Un Tel l'estimait pour sa candeur et son insouciance; il gardait, lui-même, trop de jeunesse pour ne pas affectionner ce petit soldat imprévu qu'un destin, pour le moins ironique, avait affublé de rudes vêtements et coiffé d'un casque deux fois trop gros pour sa tête menue; Jolicœur portait, en outre, un fusil plus haut que lui.
Ignorer le danger n'est pas de la bravoure, et souvent ceux qui ne connurent pas de grands périls ont les apparences de l'héroïsme. Au sortir des camps d'instruction et dans sa première période de tranchée, la classe 17 fut particulièrement insouciante.
Il fallut, un soir, que des patrouilleurs reconnussent les positions de l'ennemi, dans un terrain inconnu où des embuscades pouvaient être tendues. Des volontaires furent demandés; il y en eut une vingtaine: Donquixotte, l'infatigable, qui se souvenait à peine d'avoir été jadis un homme doux et conciliant, et d'autres que la lassitude n'avait pas encore aveulis. Jolicœur sollicita de participer à cette opération.
On partit à l'heure où la lune se levait; il était convenu que l'on ne se reposerait pas, que l'on observerait tous les replis du terrain, que l'on visiterait les gourbis abandonnés, les sapes défoncées où l'adversaire pourrait se dissimuler.

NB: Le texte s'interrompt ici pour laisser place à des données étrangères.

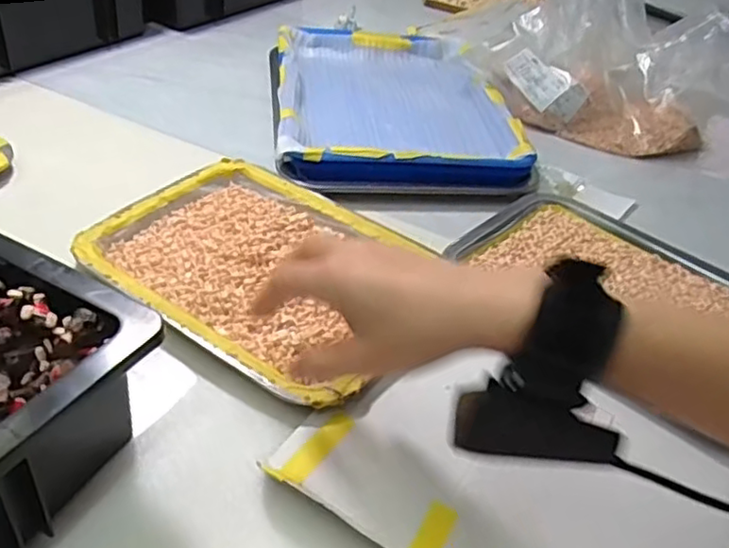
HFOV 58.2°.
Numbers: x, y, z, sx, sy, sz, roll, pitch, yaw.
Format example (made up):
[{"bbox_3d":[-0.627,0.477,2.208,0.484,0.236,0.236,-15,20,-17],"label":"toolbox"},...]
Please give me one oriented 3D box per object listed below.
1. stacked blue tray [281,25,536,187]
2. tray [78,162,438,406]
[{"bbox_3d":[0.029,-0.202,0.742,0.243,0.033,0.332,0,39,-8],"label":"stacked blue tray"},{"bbox_3d":[-0.079,-0.011,0.512,0.250,0.019,0.196,26,43,21],"label":"tray"}]

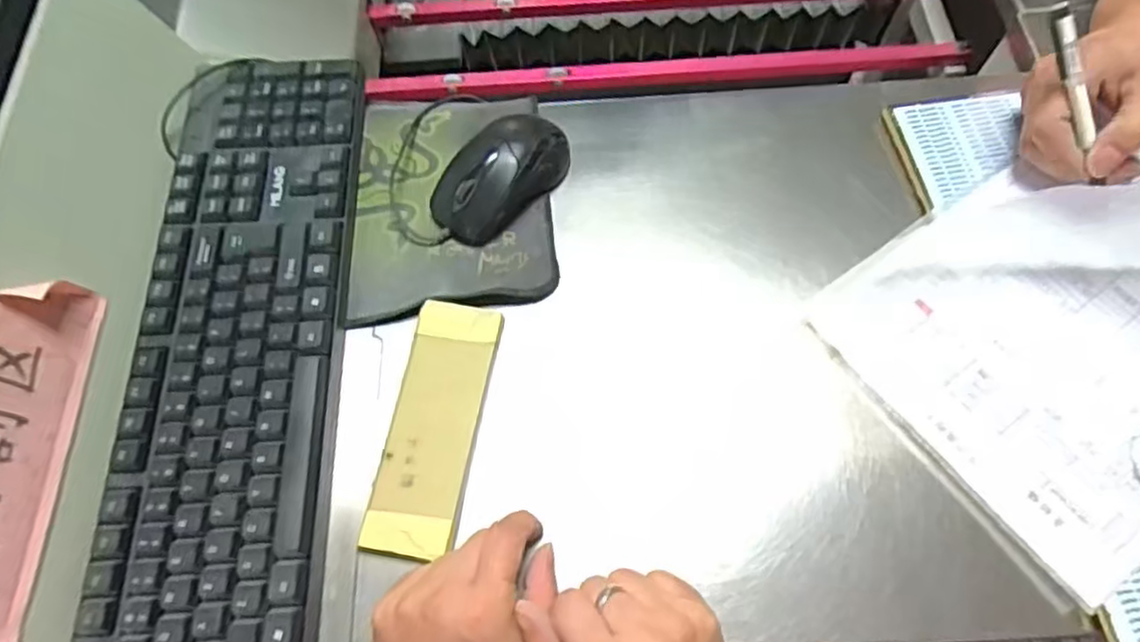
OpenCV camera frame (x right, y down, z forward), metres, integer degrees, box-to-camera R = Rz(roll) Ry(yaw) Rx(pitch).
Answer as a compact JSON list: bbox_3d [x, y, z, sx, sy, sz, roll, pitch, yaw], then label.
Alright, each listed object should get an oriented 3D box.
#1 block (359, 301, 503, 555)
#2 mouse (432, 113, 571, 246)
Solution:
[{"bbox_3d":[-0.080,0.060,0.408,0.052,0.011,0.149,8,67,6],"label":"block"},{"bbox_3d":[-0.047,-0.101,0.472,0.058,0.034,0.104,35,72,16],"label":"mouse"}]

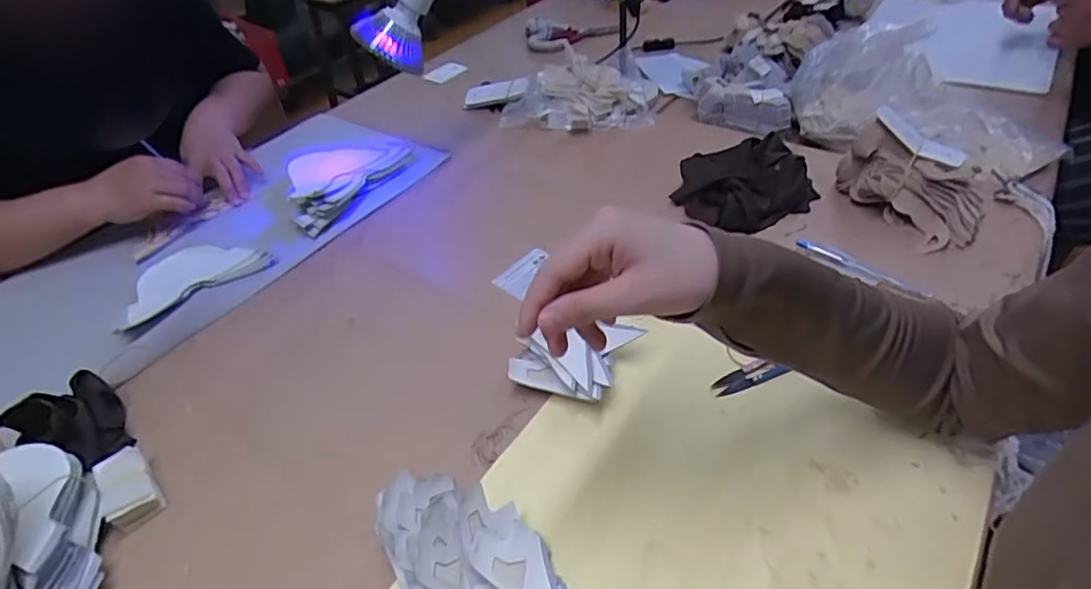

Jolicœur ne ressentait aucun effroi. Certes, la nuit était troublante, et plus d'un piquet, au loin, prenait une silhouette hostile. Qu'importe! N'était-il pas en compagnie de camarades aguerris, et ne voyait-il pas se refléter dans les eaux des marécages, auréolé de lune, le visage de sa petite femme, subitement devenu grave et diaphane, telle l'image noyée d'une lointaine et mélancolique Ophélie.
Un Tel, uniquement préoccupé du but à atteindre, guidé par son instinct de chasseur, ne devinait pas le rêve du jeune soldat. D'excavations en excavations, la troupe atteignit un ravin où de hautes herbes odorantes se balançaient au vent. A genoux, les patrouilleurs observaient la nuit; mille bruits se faisaient entendre, confus, indéterminés; des travailleurs devaient, au loin, enfoncer des piquets. Qui donc, à droite, avait sifflé? Il fallait retenir sa respiration, se confondre avec l'ombre, être une chose immobile et prête à bondir.
Jolicœur se mit debout; on ne pouvait le voir, il était si petit!
Trois flammes jaillirent d'un buisson; Un Tel vit s'affaisser le bleuet; touché au cœur, il mourait, sans murmure, inclinant la tête sur sa poitrine, gentiment, comme il avait vécu. Ils revinrent, cortège affligé, portant l'enfant mort vers la tranchée française.
Un Tel recueillit les objets que Jolicœur tenait de sa fiancée: une bague où était gravé un nom de fleur, un petit couteau, une chaîne avec un trèfle à quatre feuilles en vermeil et la photographie qu'elle lui avait envoyée pour fêter son anniversaire, puis il écrivit la terrible nouvelle.